Stephen Hawking was a renowned theoretical physicist and cosmologist who made significant contributions to our understanding of the universe. He was born in Oxford, England in 1942 and showed an early interest in science and mathematics. He went on to study natural science at Oxford University, and later earned his Ph.D. in physics from Cambridge University.
In 1963, at the age of 21, Hawking was diagnosed with a form of motor neuron disease called Amyotrophic Lateral Sclerosis (ALS). The disease causes the degeneration of the motor neurons that control movement, and most people with ALS die within a few years of diagnosis. Despite the grim prognosis, Hawking refused to let his illness define him and continued to pursue his studies and his passion for science.
Over the course of his career, Hawking made numerous groundbreaking contributions to the field of physics. He worked on the concept of black holes, the mysterious cosmic objects that are so dense that nothing, not even light, can escape their gravitational pull.

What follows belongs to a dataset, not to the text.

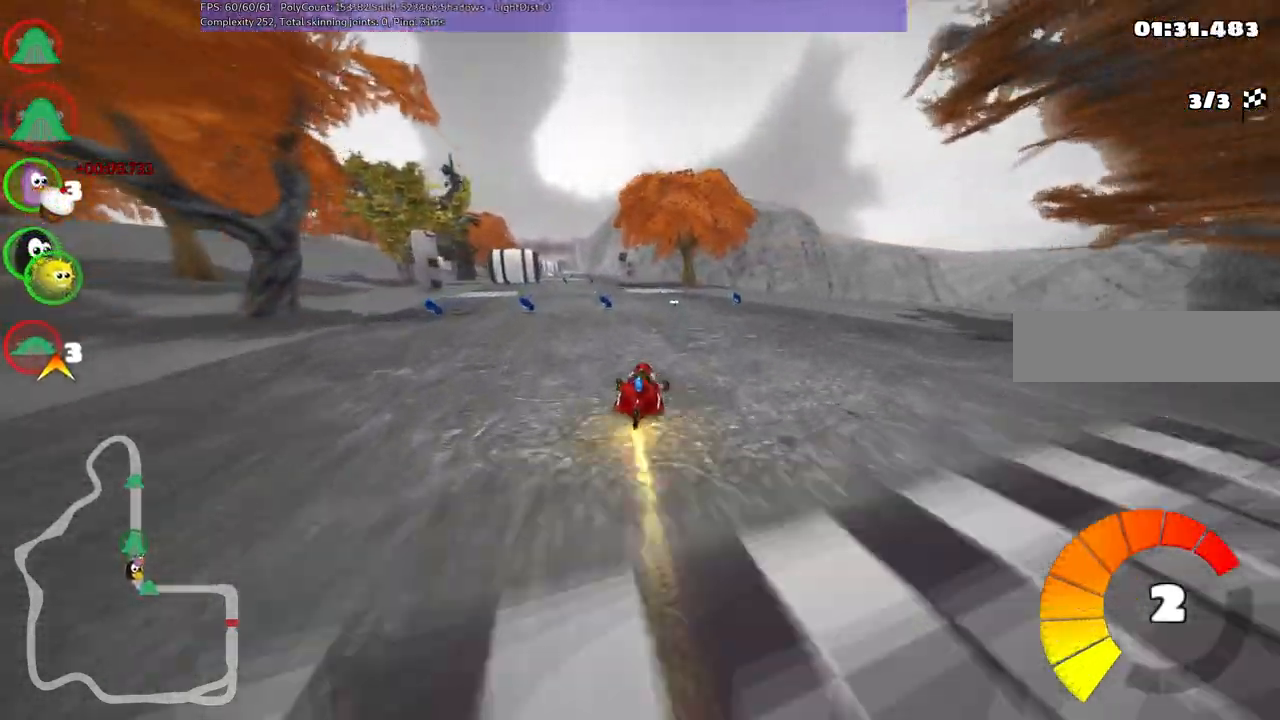
{"keys": ["up"], "events": [[233, "right", "down"], [417, "right", "up"]]}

Hawking also developed theories about the origins of the universe, including the theory that the universe began as a singularity, a point of infinite density and temperature.
In addition to his scientific work, Hawking was also known for his ability to communicate complex scientific concepts in a way that was accessible to the general public. His books, including “A Brief History of Time” and “The Universe in a Nutshell” became bestsellers and helped to increase the public’s understanding of science.
Despite facing significant challenges, Hawking lived for more than five decades after his diagnosis. Hawking died on March 14, 2018, at the age of 76. His death was widely mourned by the scientific community and the general public, as he was seen as an inspiration and a symbol of hope for people with disabilities. Despite his death, Hawking’s legacy will continue to live on through his scientific contributions and the impact he had on the world.